→ Exercise requirements
Scan the data for "void" and copy each matching line.

(Plain-text document sources)
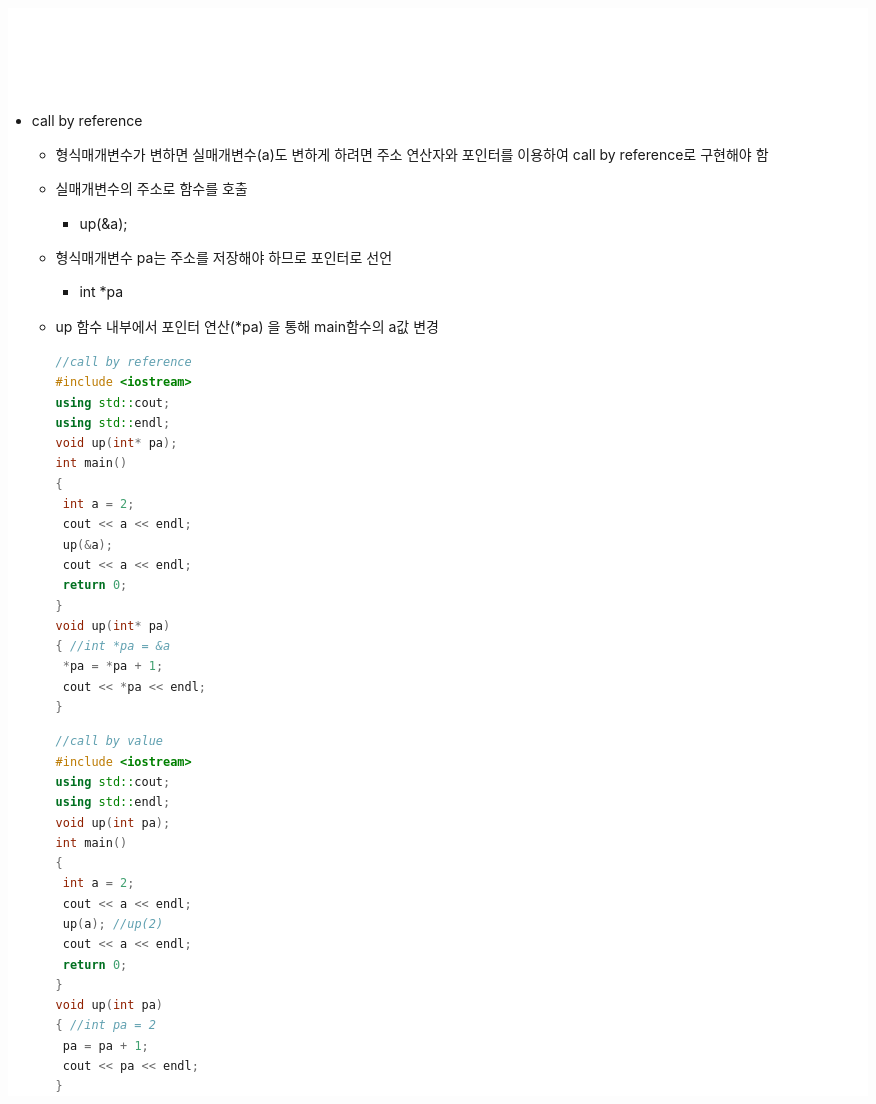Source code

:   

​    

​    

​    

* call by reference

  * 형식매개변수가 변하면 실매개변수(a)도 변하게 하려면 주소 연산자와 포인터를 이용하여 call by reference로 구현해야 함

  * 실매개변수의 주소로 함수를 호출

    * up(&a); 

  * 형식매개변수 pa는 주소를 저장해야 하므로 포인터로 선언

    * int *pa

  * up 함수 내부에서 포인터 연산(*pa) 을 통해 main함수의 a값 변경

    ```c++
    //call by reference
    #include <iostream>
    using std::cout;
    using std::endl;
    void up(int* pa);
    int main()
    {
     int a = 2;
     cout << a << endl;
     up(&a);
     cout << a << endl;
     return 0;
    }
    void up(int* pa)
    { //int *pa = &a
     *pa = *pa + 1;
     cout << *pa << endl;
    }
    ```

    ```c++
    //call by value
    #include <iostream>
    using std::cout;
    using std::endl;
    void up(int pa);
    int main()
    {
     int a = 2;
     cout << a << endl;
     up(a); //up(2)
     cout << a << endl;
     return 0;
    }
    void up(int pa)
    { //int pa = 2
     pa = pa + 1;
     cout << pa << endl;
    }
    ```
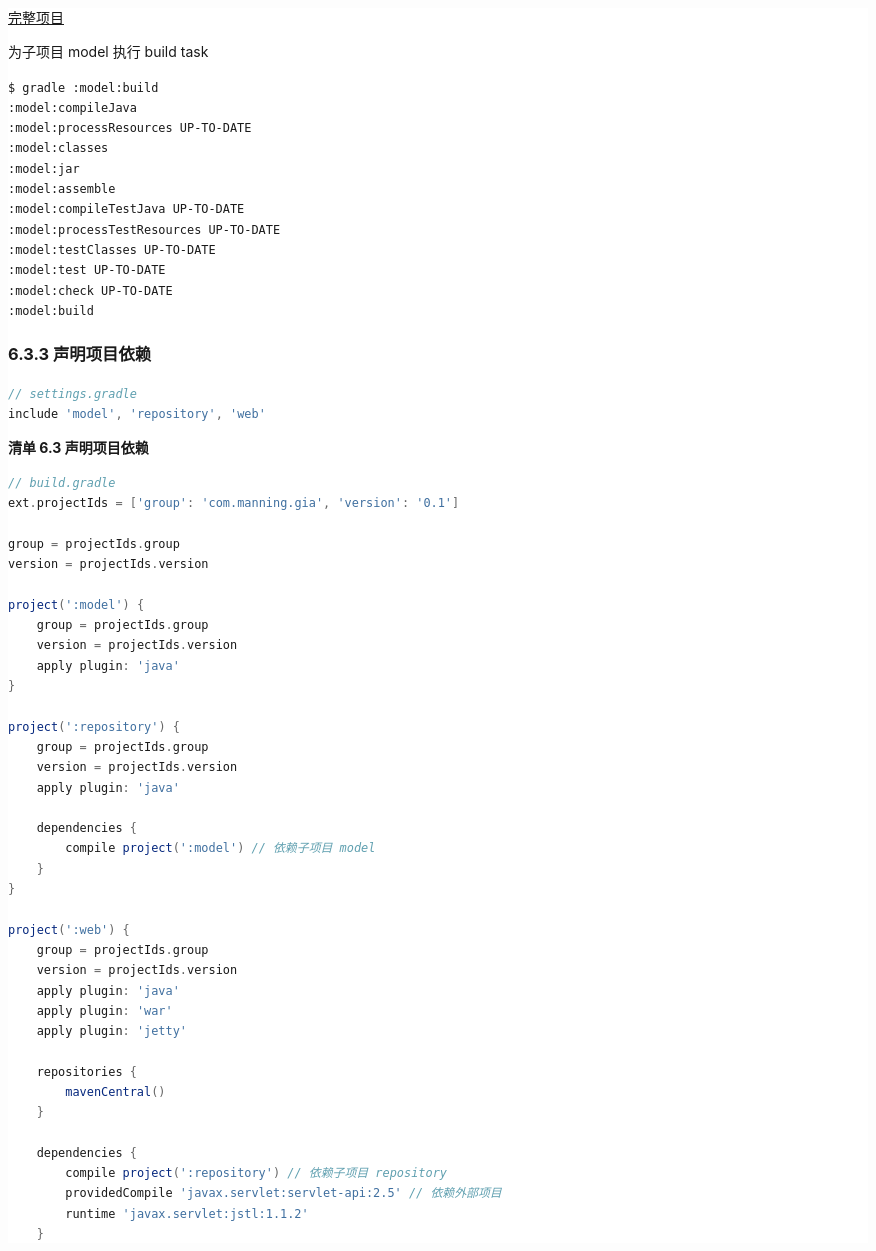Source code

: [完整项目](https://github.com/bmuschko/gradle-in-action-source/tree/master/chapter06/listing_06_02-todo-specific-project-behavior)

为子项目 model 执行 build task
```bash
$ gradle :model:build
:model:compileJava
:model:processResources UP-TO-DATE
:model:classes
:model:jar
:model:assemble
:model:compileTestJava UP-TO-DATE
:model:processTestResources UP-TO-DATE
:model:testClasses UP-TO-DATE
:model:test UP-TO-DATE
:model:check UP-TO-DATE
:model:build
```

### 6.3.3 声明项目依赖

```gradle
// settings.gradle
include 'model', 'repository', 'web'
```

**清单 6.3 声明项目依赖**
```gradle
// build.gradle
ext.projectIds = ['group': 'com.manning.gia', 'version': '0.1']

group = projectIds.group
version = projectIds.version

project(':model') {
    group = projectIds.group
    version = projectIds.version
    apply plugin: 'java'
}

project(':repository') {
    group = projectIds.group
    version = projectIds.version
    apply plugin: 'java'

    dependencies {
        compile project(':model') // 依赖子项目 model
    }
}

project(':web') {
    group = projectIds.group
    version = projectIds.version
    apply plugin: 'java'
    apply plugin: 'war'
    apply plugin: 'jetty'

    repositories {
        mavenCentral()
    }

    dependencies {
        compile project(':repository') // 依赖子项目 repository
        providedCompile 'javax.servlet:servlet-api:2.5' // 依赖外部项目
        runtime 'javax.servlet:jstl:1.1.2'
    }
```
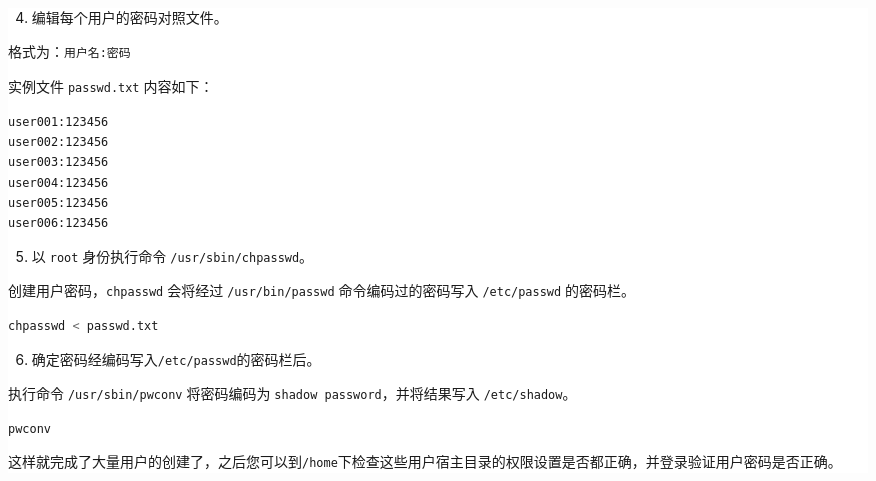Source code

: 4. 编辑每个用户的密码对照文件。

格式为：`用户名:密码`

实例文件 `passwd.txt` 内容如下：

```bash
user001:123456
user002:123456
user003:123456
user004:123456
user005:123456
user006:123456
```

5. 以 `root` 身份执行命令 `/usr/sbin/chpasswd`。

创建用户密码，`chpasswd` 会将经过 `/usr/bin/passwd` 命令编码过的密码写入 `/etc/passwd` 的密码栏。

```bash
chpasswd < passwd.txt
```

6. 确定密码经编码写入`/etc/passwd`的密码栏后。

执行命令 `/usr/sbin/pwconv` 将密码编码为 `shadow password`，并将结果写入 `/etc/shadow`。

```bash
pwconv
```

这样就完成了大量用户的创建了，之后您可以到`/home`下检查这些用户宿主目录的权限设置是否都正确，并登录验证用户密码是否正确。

→ Your solution
    void up(int* pa);
    void up(int* pa)
    void up(int pa);
    void up(int pa)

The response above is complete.